Following Saturday’s first round of qualifying, which saw no cars get bumped due to only 33 cars fighting for exactly 33 spots on the grid, Sunday’s session was plagued with strong winds that made it even more challenging to drive a race car at over 230 mph.
Marco isn’t the first member of the Andretti family to start from pole at the 500-mile race, which has seen half-a-dozen or so Andretti members contest in it. His grandfather, Mario, won pole position in 1966, 1967 and a third time in 1987, before going on to win the race in 1969 and then again in 1981, though the latter was eventually overturned and handed to Bobby Unser.
Up until Andretti lapped the track at a four-lap average speed of 231.051 mph, it was former Indy 500 winner Scott Dixon who looked set to take pole. However, Andretti had other plans, especially after the third-gen racer topped the timesheets on Friday and Saturday.

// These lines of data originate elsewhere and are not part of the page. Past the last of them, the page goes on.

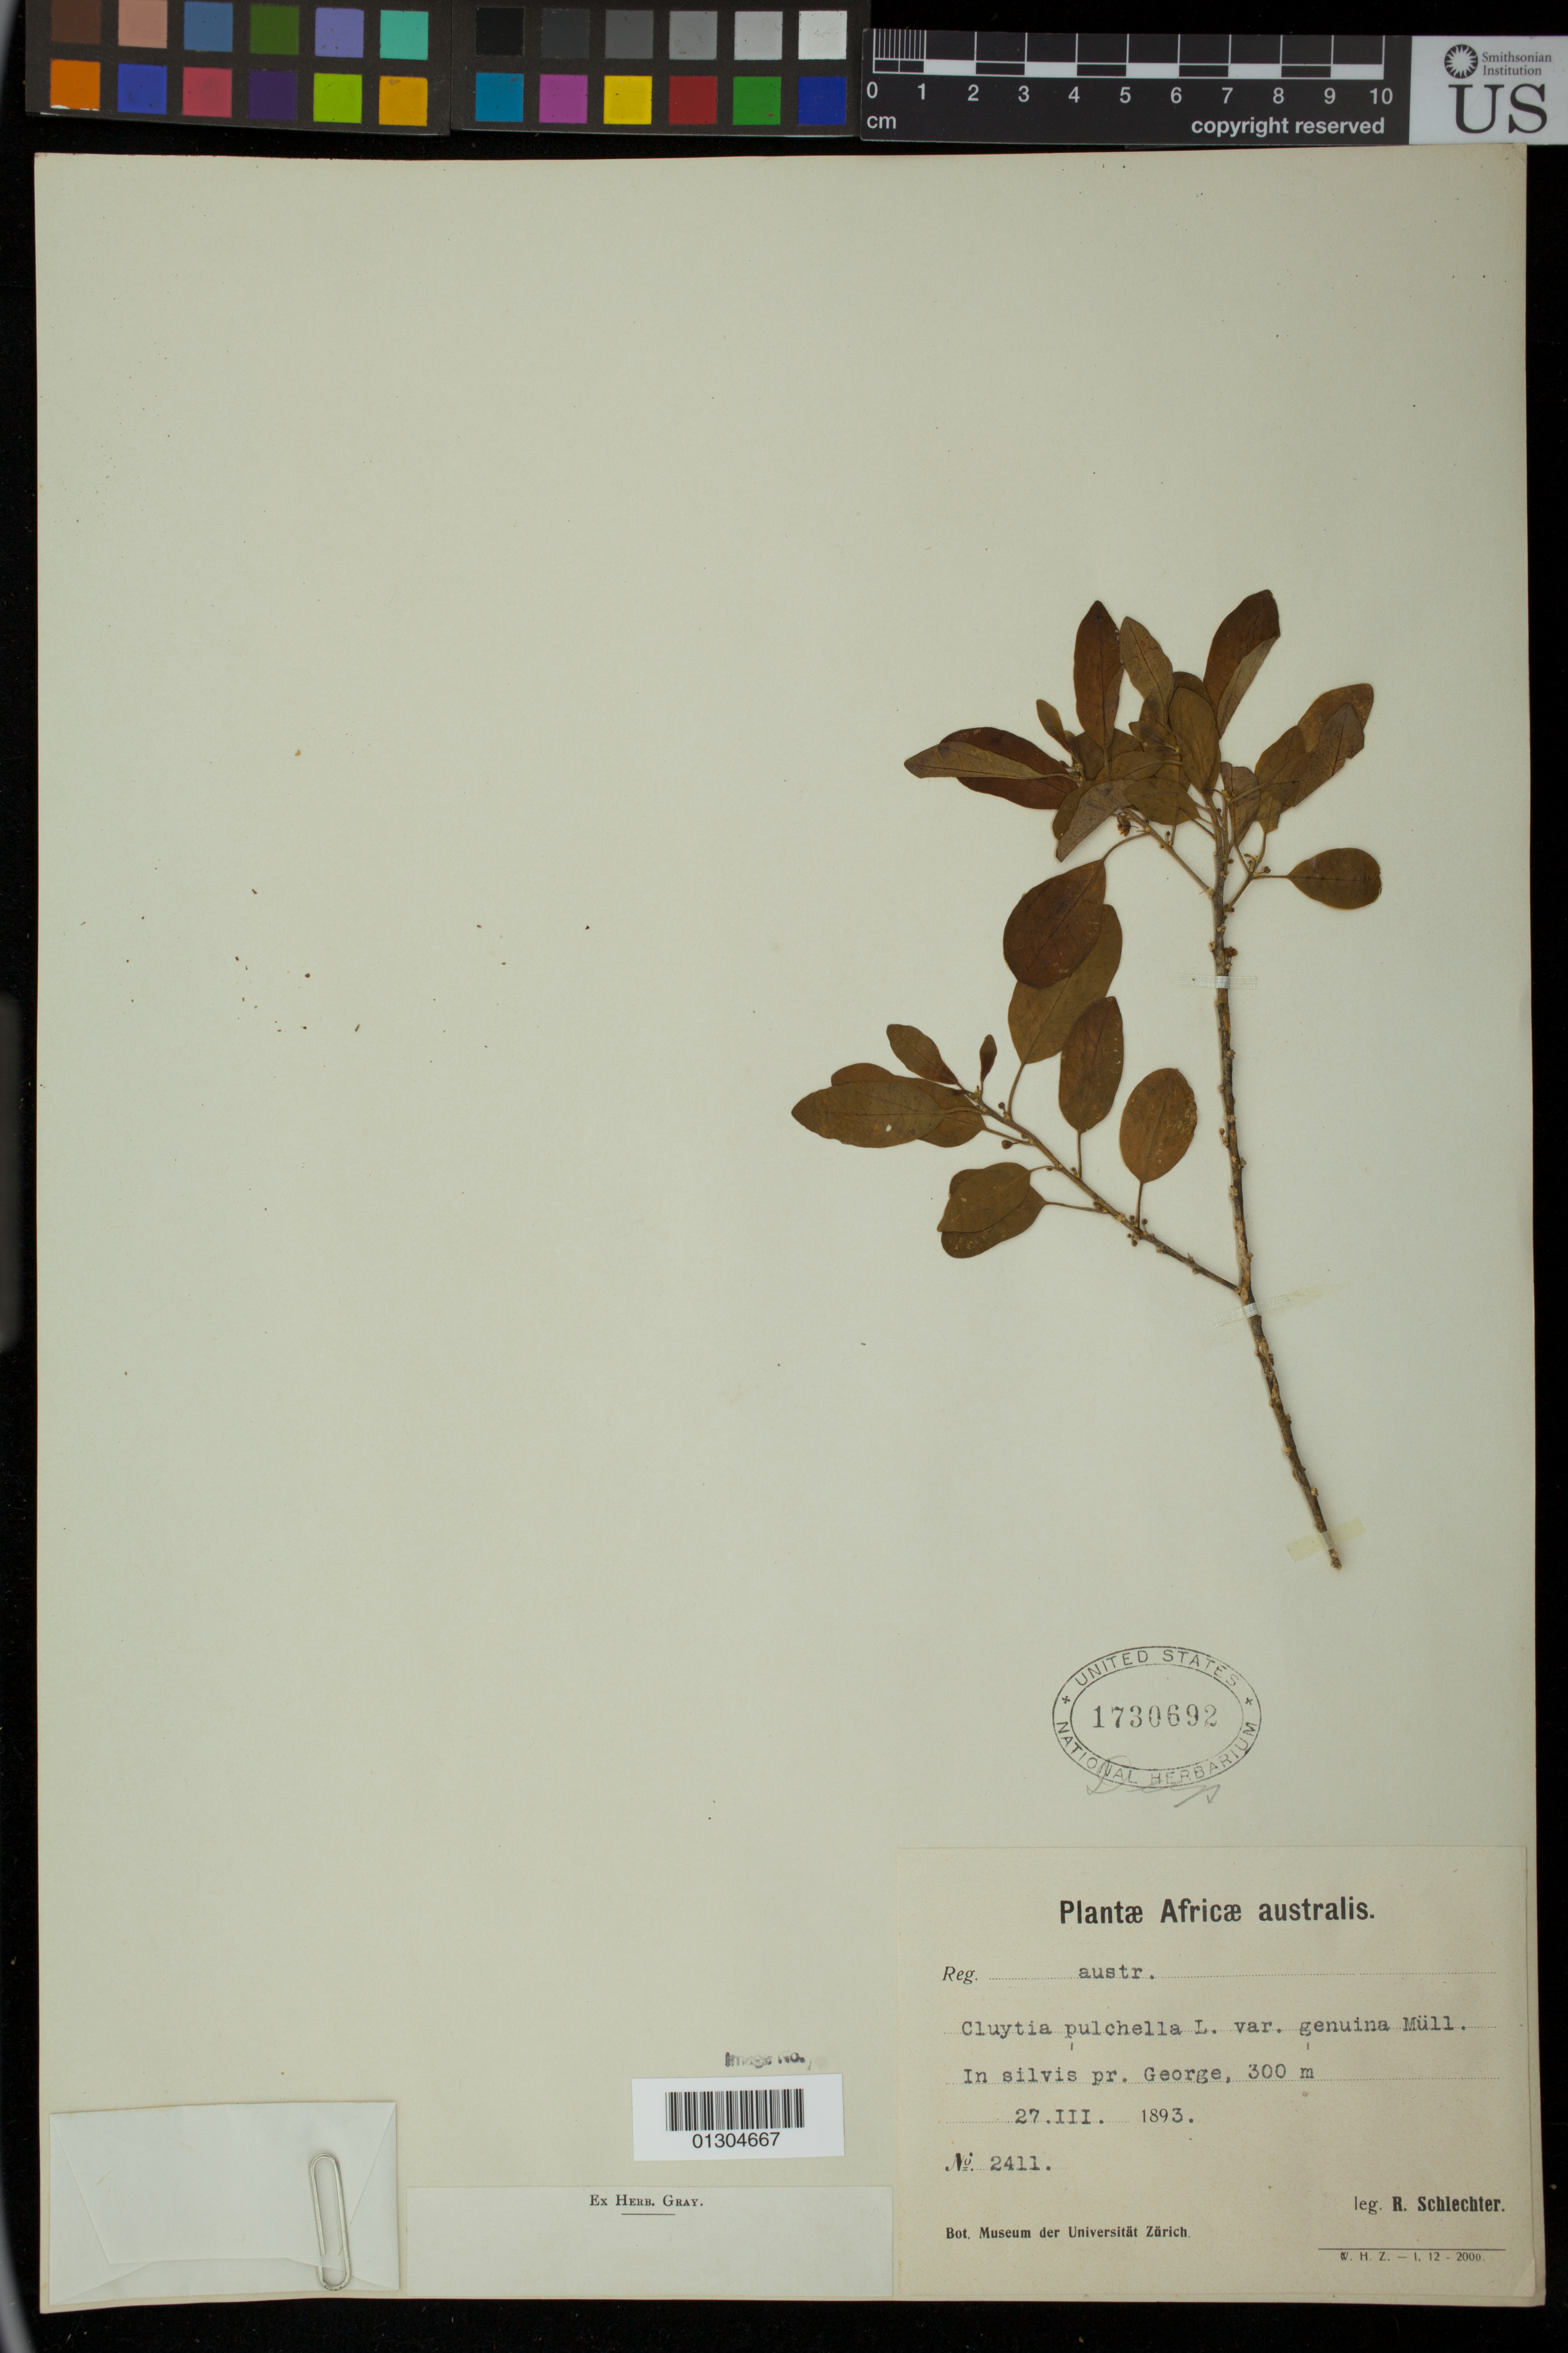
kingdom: Plantae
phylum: Tracheophyta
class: Magnoliopsida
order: Malpighiales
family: Peraceae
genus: Clutia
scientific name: Clutia pulchella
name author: L.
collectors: F. R. R. Schlechter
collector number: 2411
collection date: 1893-03-27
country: South Africa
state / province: Western Cape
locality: Africae australis (South Africa)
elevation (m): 300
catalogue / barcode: US 1730692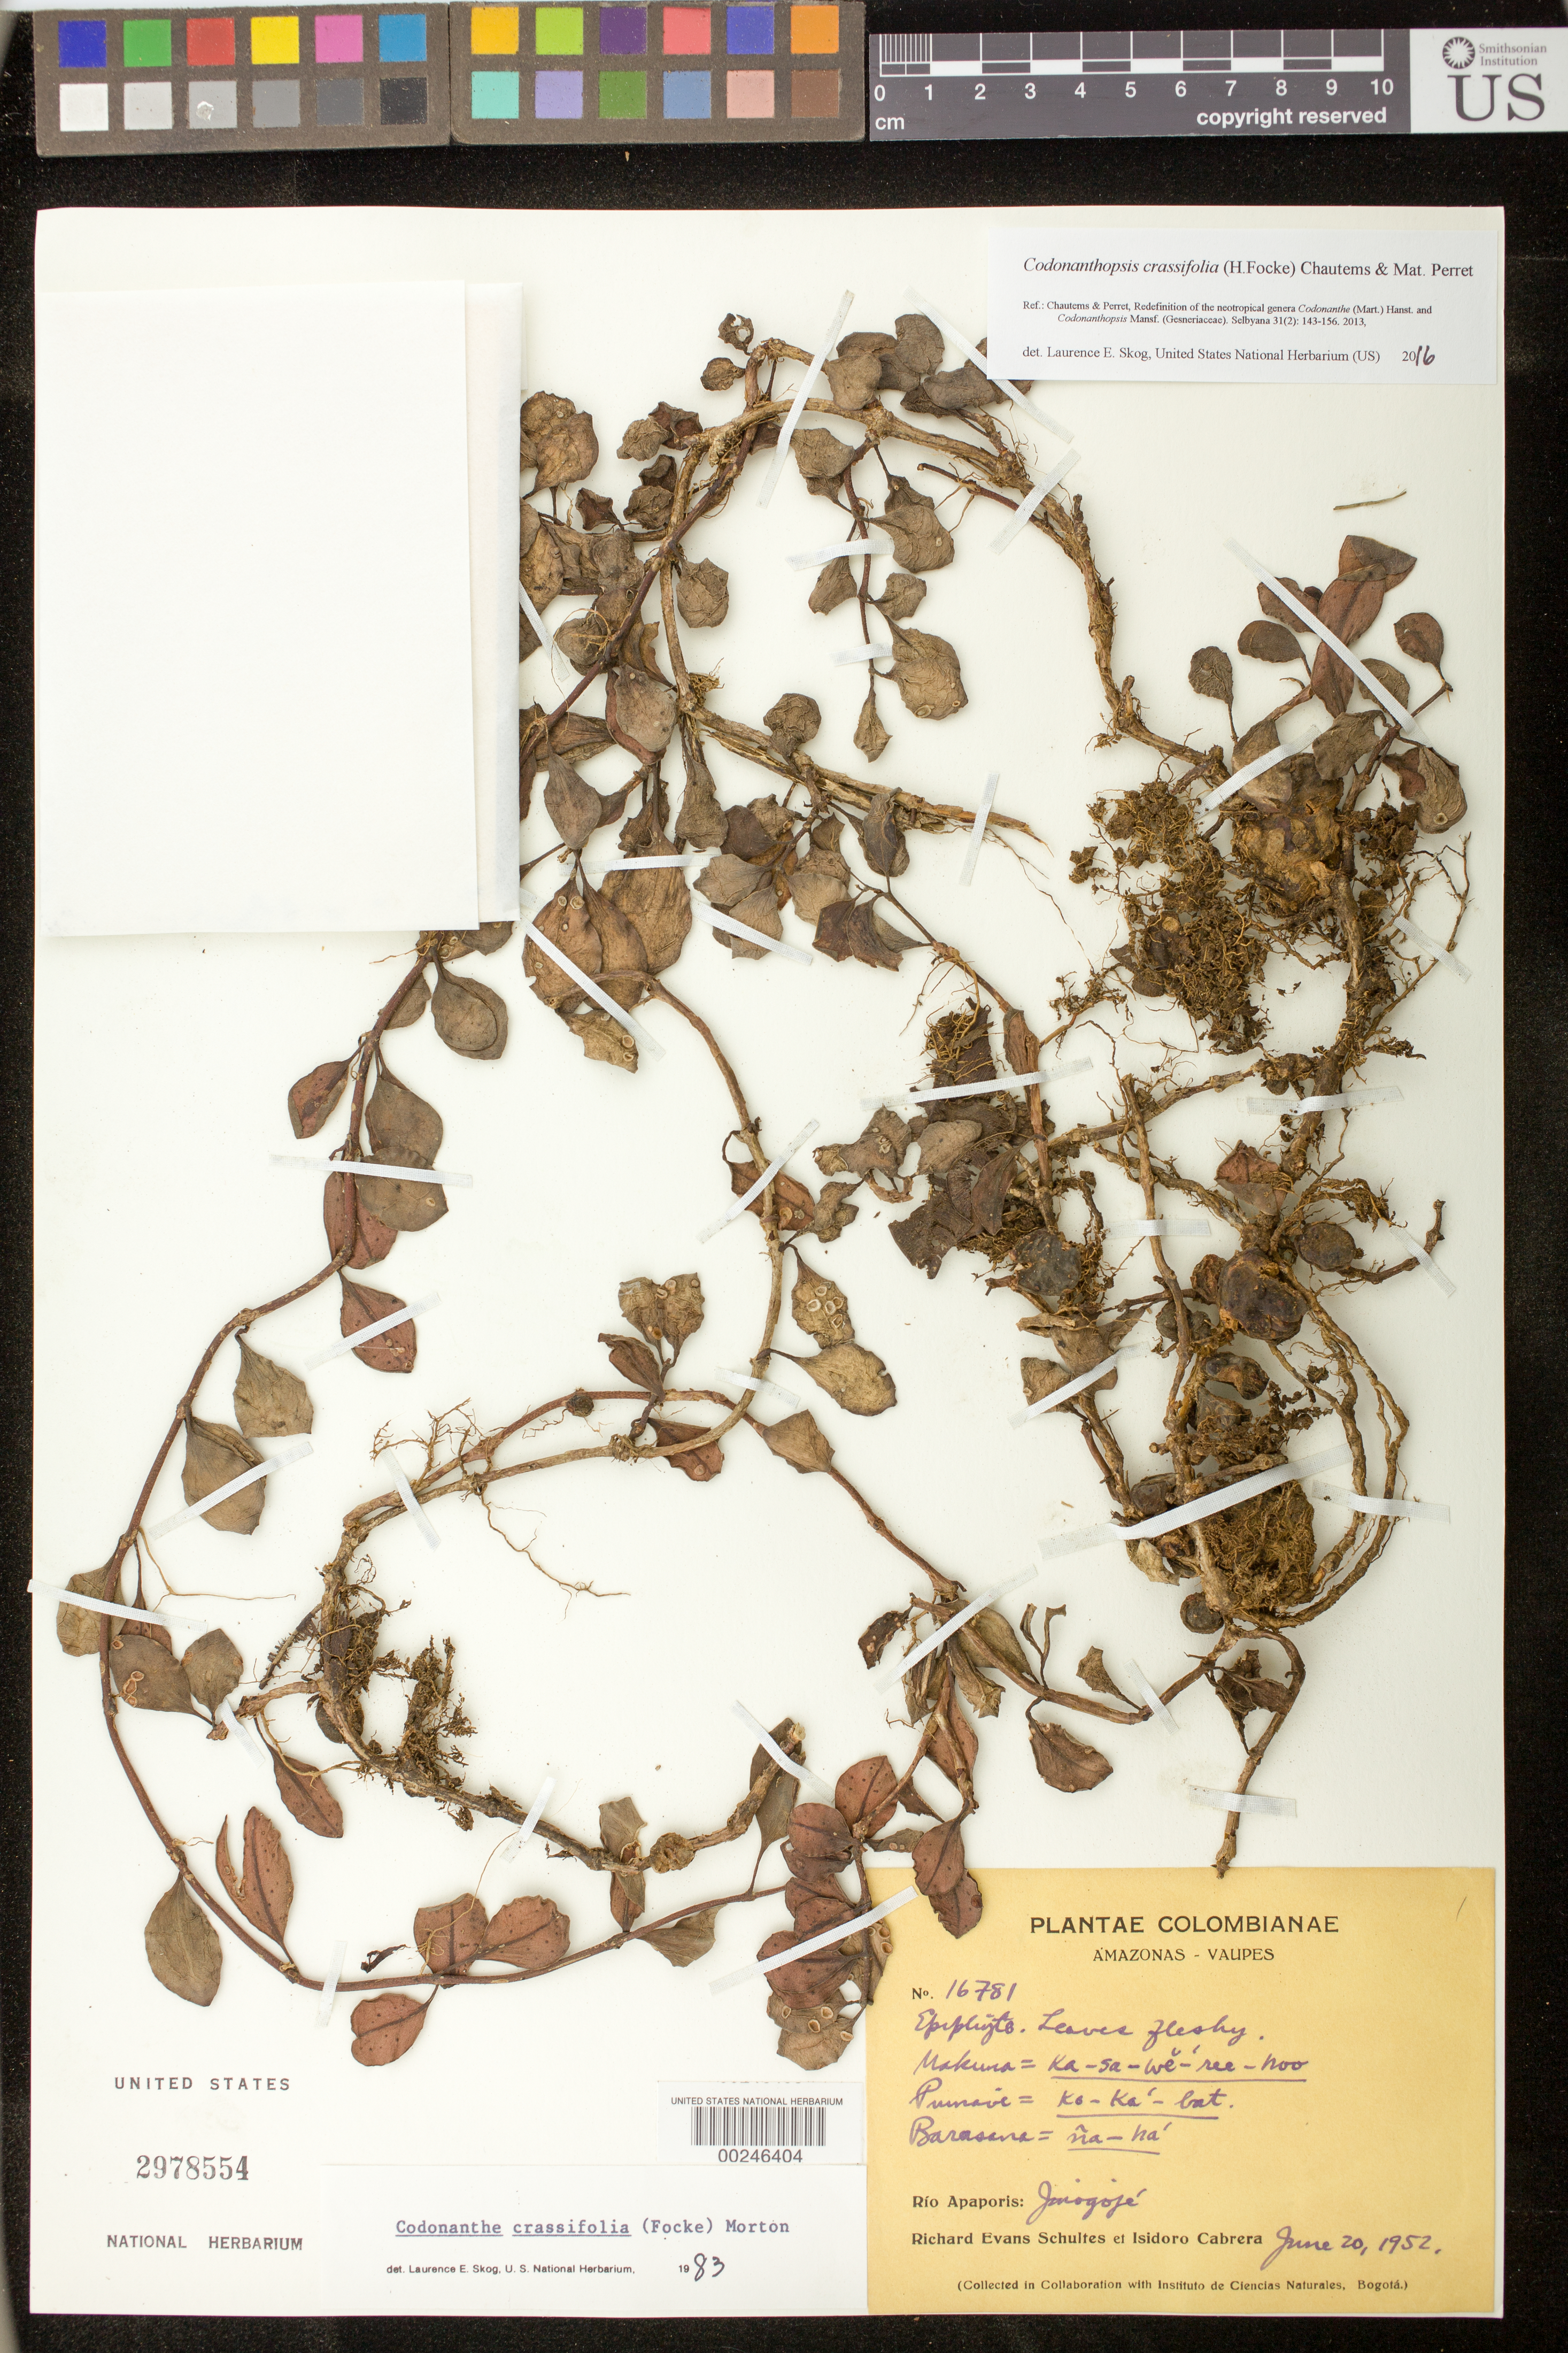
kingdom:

Speeds were incredibly high at the famous Brickyard, with Indy rookie Alex Palous even hitting 240 mph going into turn one, and consistently cranking out laps at a 230 mph average.
Along with Andretti and Dixon, former winner Takuma Sato will start in third, rounding up the front row for next Sunday’s race. Further back, Rinus VeeKay, Ryan Hunter-Reay, James Hinchcliffe, Alex Palou, and Graham Rahal wrap up the top nine.